**EXERCISE PROMPT**.
In the material starting at the line that contains "Presented here are" and ending at the line that contains "0.025864, 0.592708, -0.499571]]", swap "geometric metadata" for "camera metadata". Reproduce only those lines, with everything else unchanged.

**EXTRACTED INFORMATION**.
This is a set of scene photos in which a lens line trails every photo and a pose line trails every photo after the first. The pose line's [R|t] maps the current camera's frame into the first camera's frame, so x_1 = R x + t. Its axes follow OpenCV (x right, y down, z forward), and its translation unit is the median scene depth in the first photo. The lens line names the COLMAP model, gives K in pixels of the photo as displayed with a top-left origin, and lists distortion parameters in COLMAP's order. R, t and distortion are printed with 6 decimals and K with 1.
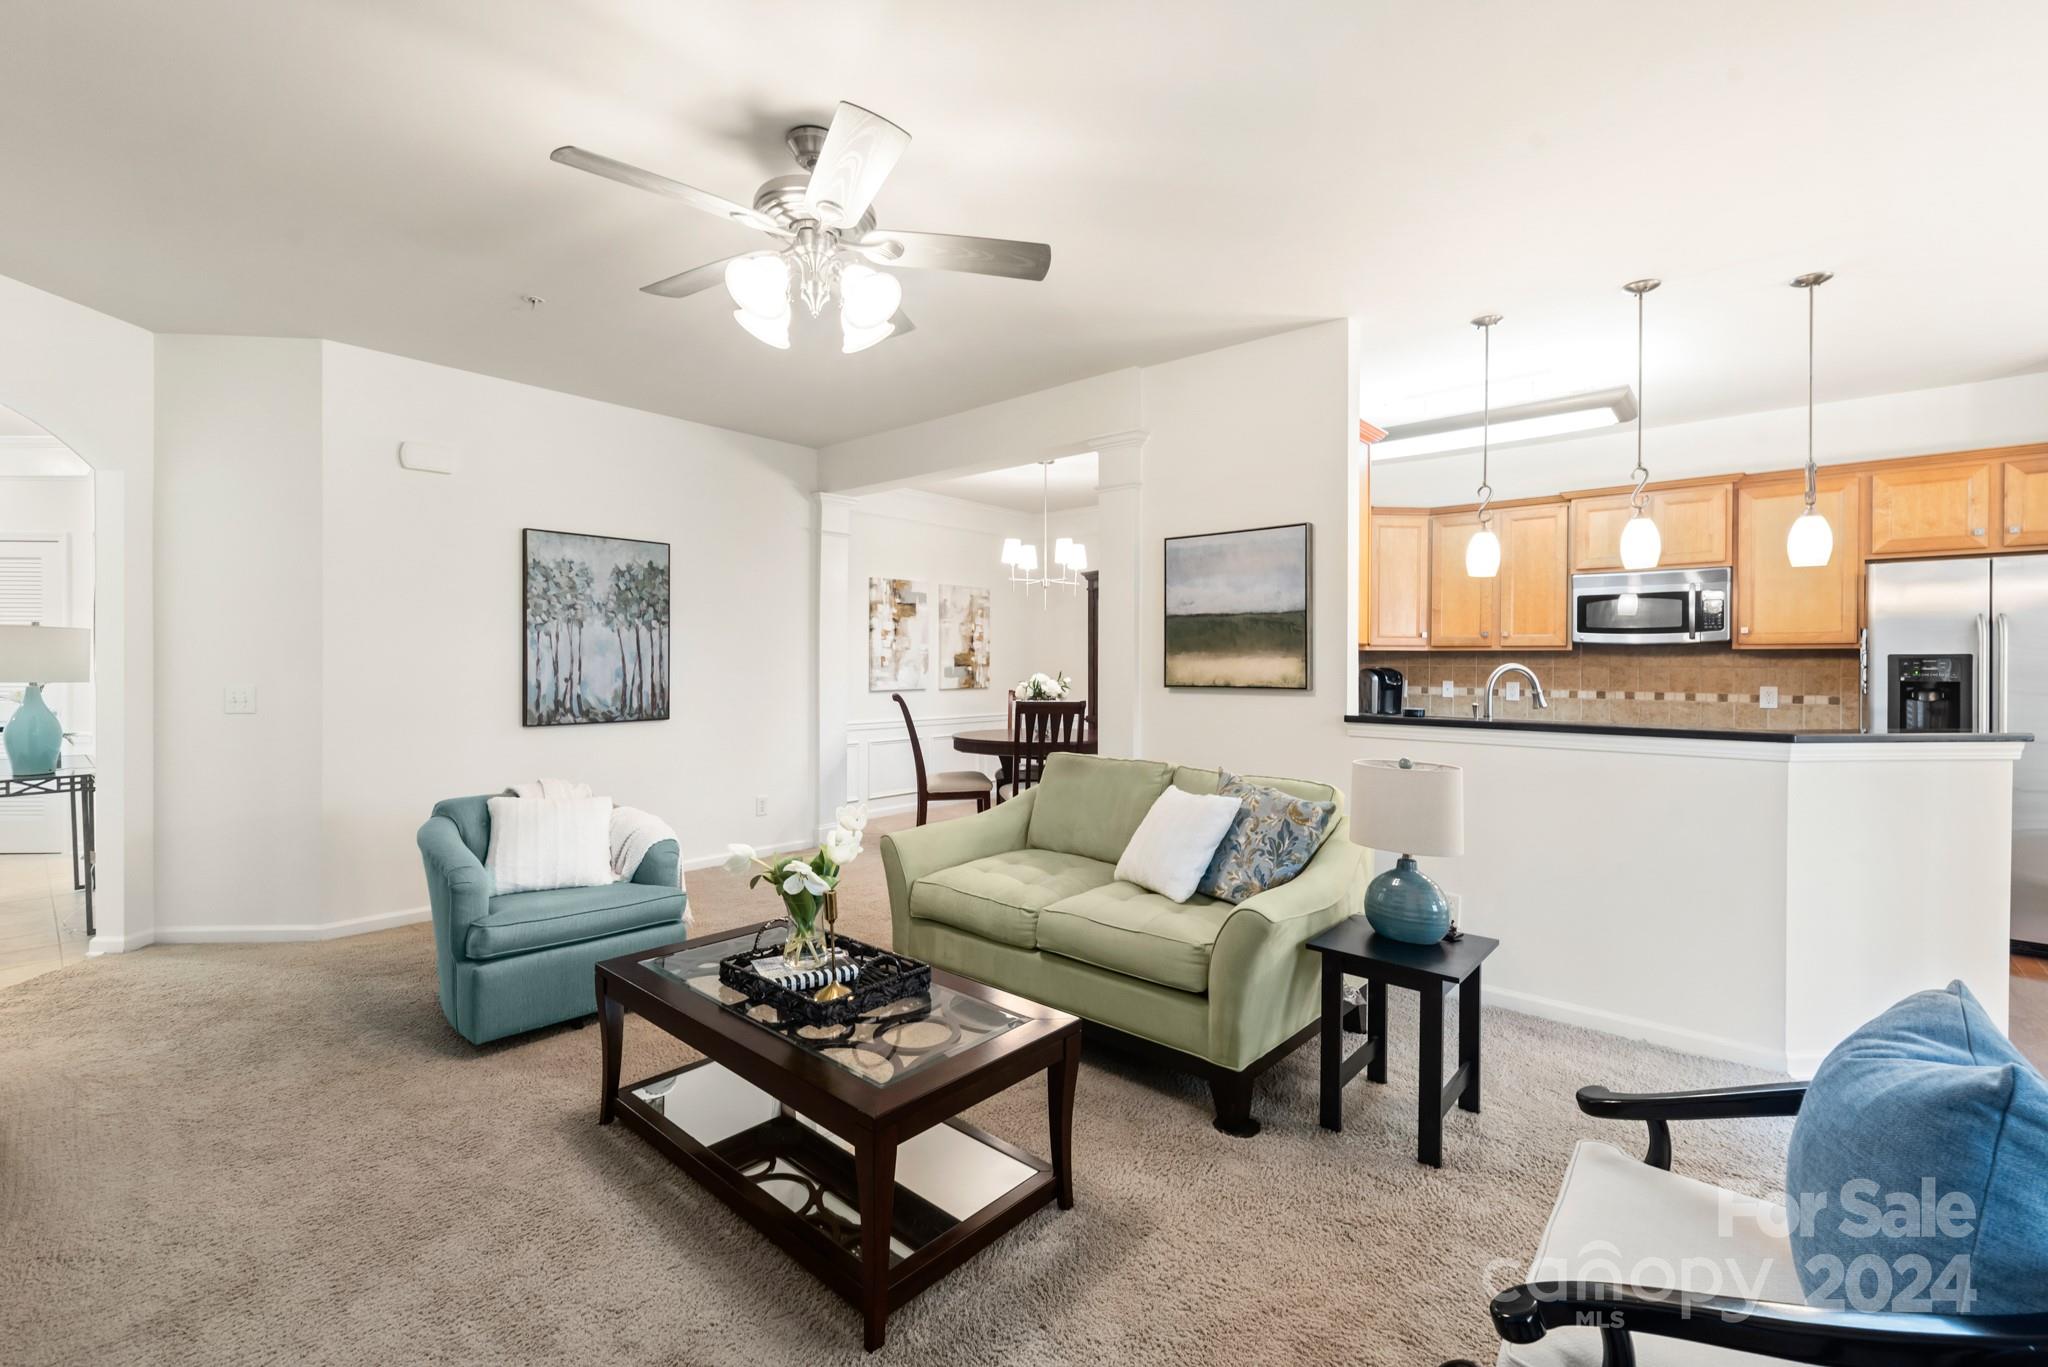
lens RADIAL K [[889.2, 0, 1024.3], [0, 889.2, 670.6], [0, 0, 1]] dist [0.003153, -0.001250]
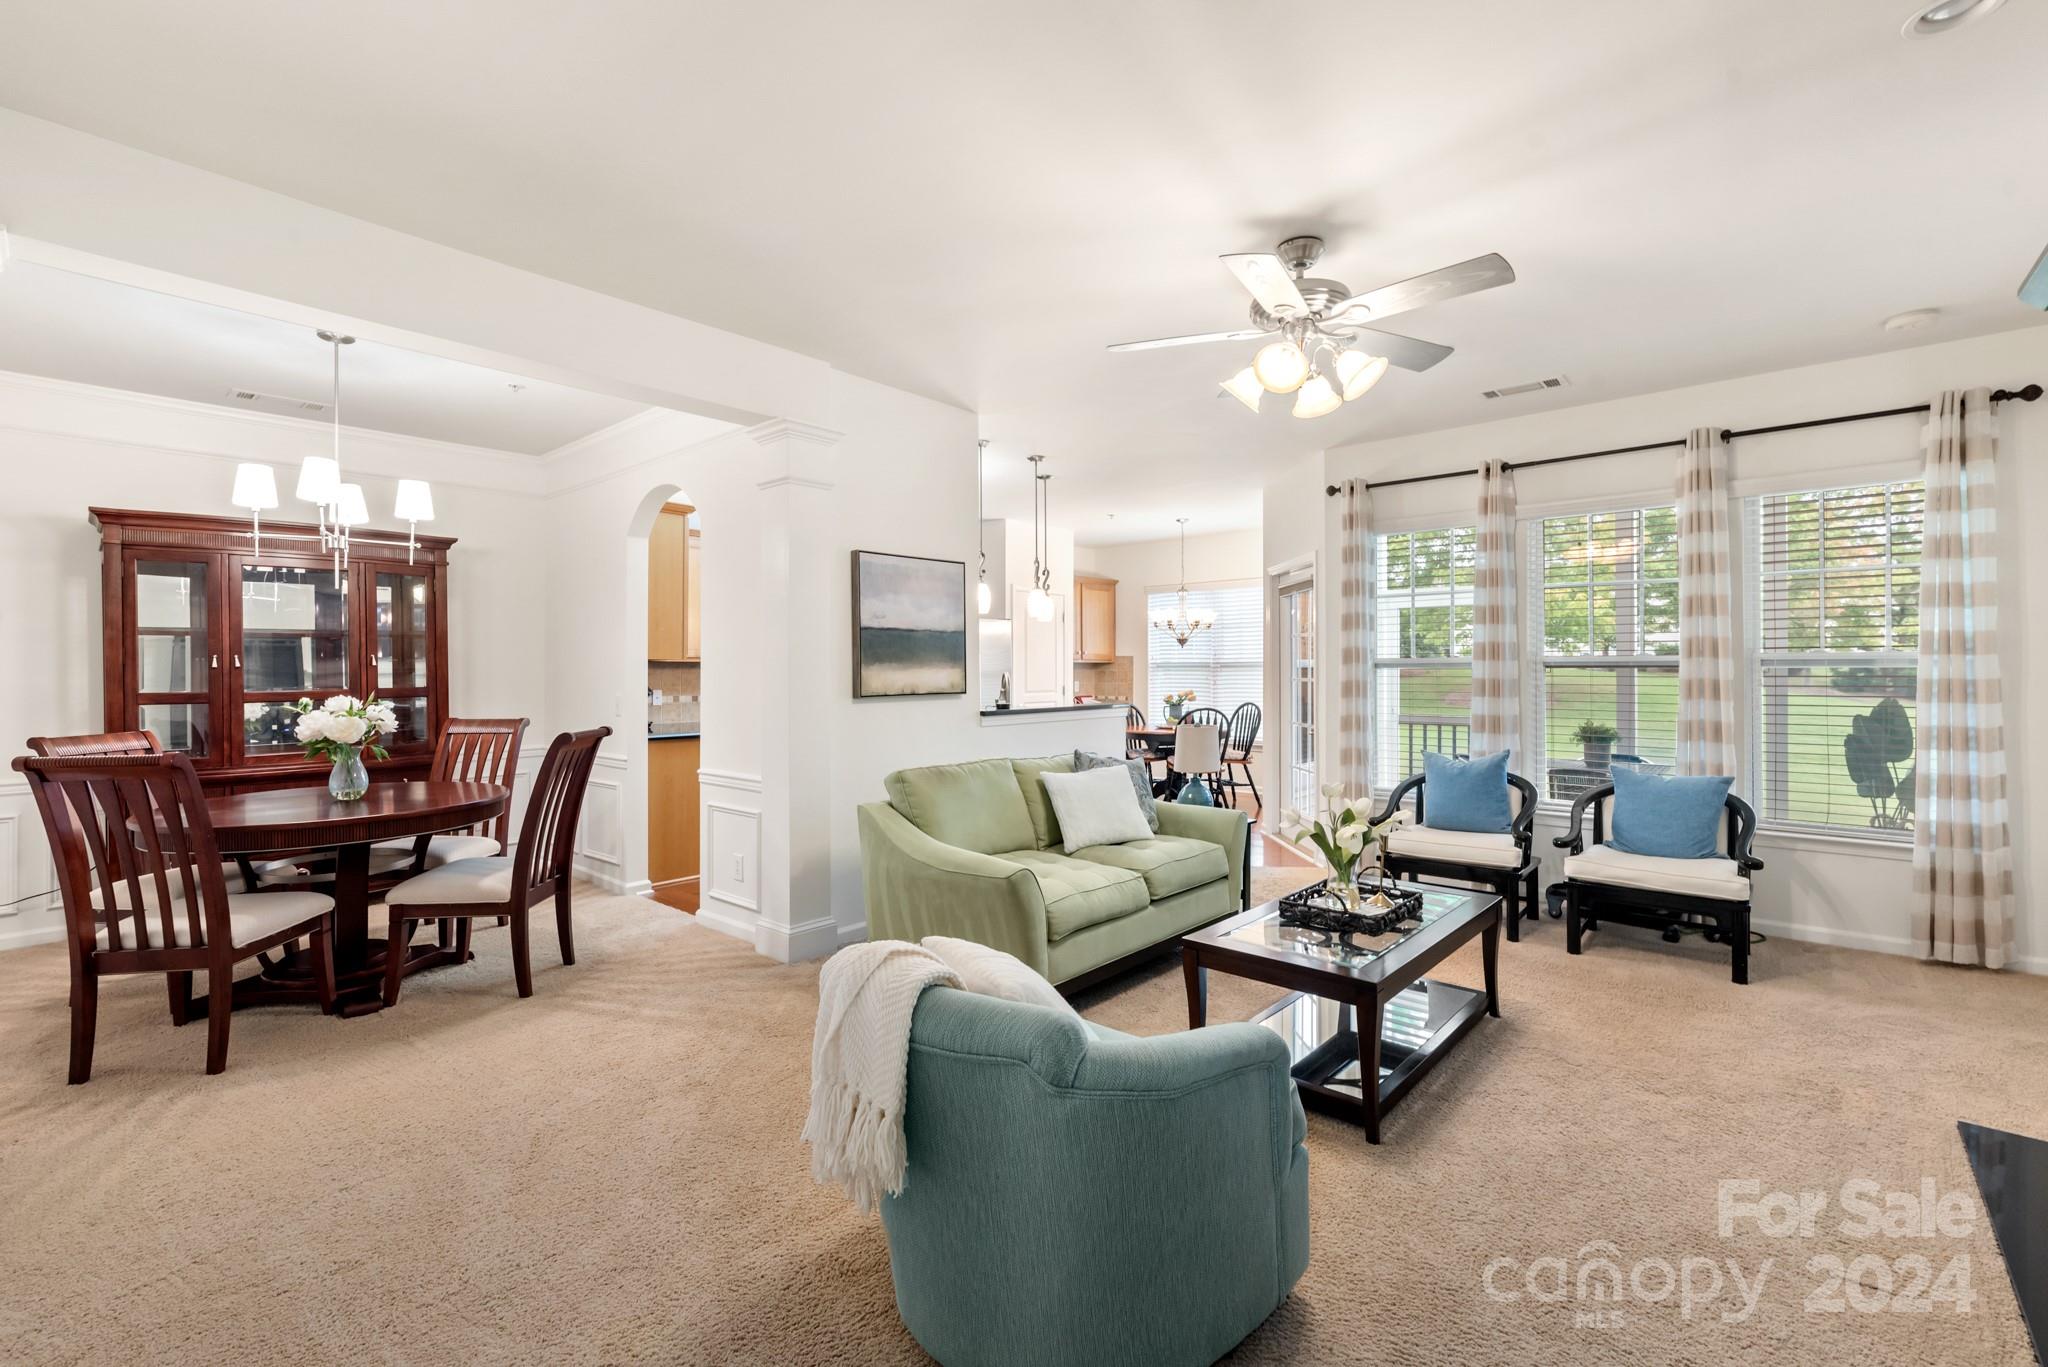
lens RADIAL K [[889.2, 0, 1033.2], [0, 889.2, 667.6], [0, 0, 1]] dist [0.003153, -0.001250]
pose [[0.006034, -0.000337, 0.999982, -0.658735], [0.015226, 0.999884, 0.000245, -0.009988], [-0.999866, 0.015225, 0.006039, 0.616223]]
---
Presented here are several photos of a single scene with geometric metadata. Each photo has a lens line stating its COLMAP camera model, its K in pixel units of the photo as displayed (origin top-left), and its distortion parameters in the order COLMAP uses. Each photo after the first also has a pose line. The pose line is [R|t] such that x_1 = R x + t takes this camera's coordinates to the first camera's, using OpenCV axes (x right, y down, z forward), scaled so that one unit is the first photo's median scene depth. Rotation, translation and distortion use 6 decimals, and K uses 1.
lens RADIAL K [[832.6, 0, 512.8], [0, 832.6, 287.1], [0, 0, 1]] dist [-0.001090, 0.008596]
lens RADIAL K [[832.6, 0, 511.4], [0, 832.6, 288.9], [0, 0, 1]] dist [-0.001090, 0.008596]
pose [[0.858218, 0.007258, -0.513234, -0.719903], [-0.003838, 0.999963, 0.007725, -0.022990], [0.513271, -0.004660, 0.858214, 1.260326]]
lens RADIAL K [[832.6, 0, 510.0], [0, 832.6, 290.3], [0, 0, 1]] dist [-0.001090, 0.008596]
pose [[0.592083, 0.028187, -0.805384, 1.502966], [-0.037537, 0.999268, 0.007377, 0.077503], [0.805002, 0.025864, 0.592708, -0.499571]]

**REPLY TO THE TASK**.
Presented here are several photos of a single scene with camera metadata. Each photo has a lens line stating its COLMAP camera model, its K in pixel units of the photo as displayed (origin top-left), and its distortion parameters in the order COLMAP uses. Each photo after the first also has a pose line. The pose line is [R|t] such that x_1 = R x + t takes this camera's coordinates to the first camera's, using OpenCV axes (x right, y down, z forward), scaled so that one unit is the first photo's median scene depth. Rotation, translation and distortion use 6 decimals, and K uses 1.
lens RADIAL K [[832.6, 0, 512.8], [0, 832.6, 287.1], [0, 0, 1]] dist [-0.001090, 0.008596]
lens RADIAL K [[832.6, 0, 511.4], [0, 832.6, 288.9], [0, 0, 1]] dist [-0.001090, 0.008596]
pose [[0.858218, 0.007258, -0.513234, -0.719903], [-0.003838, 0.999963, 0.007725, -0.022990], [0.513271, -0.004660, 0.858214, 1.260326]]
lens RADIAL K [[832.6, 0, 510.0], [0, 832.6, 290.3], [0, 0, 1]] dist [-0.001090, 0.008596]
pose [[0.592083, 0.028187, -0.805384, 1.502966], [-0.037537, 0.999268, 0.007377, 0.077503], [0.805002, 0.025864, 0.592708, -0.499571]]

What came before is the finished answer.